If we become aware that we have collected personal data from a child without verifiable parental consent, we will promptly delete such data. If you believe we have collected information from a child, please contact us immediately at sales@divescom.com.
14. Automated Decision-Making and Profiling
We do not currently carry out automated decision-making (including profiling) that produces legal effects or similarly significantly affects you. Should we introduce such processing in the future, we will update this policy and provide you with meaningful information about the logic involved, significance, and envisaged consequences.
15. Marketing Communications
We may occasionally send you service-related or informational emails (e.g., responses to inquiries or updates about our offerings) based on legitimate interests or consent. We will not send unsolicited promotional/marketing emails without your prior opt-in consent.

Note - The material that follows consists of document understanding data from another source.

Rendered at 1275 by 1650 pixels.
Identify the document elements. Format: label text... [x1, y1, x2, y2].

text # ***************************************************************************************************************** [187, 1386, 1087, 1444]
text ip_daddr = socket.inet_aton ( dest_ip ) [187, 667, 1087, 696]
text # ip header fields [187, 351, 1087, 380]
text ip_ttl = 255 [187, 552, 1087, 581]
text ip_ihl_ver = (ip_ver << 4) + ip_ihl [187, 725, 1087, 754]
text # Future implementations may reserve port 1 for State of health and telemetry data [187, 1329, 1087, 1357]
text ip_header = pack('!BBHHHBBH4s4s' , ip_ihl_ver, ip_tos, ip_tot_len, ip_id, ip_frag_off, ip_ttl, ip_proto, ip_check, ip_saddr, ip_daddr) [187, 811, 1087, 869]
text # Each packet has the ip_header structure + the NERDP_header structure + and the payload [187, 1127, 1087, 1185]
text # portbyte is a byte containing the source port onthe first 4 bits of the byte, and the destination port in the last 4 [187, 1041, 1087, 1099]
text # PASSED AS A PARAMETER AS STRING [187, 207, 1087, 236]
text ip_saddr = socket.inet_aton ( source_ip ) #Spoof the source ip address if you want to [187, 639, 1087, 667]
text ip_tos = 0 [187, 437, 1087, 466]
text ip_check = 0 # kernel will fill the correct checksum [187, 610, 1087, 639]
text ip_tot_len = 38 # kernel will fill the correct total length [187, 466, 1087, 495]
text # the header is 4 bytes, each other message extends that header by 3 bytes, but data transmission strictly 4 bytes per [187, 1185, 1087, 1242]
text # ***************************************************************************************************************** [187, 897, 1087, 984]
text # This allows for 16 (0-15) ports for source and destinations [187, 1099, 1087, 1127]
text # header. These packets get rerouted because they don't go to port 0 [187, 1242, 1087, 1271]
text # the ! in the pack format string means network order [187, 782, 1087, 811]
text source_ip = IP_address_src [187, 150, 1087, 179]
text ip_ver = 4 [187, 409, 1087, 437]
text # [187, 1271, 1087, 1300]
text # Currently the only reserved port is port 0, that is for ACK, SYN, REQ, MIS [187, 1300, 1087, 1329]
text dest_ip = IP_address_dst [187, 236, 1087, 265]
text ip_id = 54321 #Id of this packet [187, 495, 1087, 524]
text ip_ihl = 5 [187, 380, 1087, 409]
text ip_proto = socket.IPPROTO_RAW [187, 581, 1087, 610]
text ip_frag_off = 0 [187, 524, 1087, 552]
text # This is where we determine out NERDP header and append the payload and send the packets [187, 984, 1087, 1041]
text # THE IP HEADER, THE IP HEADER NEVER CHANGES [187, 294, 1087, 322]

You can opt out of any non-essential communications at any time by following the unsubscribe link in the email or by contacting us. We honor opt-out requests promptly.
16. Complaints and Right to Lodge with a Supervisory Authority
If you are unsatisfied with how we have handled your personal data or responded to your privacy concerns, you have the right to lodge a complaint with a supervisory authority — in particular in the EU Member State of your habitual residence, place of work, or where the alleged infringement occurred.
A list of EU supervisory authorities is available at: https://edpb.europa.eu/about-edpb/board/members_en
We encourage you to contact us first so we can attempt to address your concern directly.
17. Updates to This Policy
We may revise this Privacy Policy from time to time to reflect changes in our practices, technology, services, or legal obligations. The updated version will be posted here with a new effective date at the top. Where changes are material, we may provide additional notice (e.g., via email or a prominent notice on the Site).
We encourage you to review this policy periodically. Continued use of the Site after changes constitutes acceptance of the updated terms.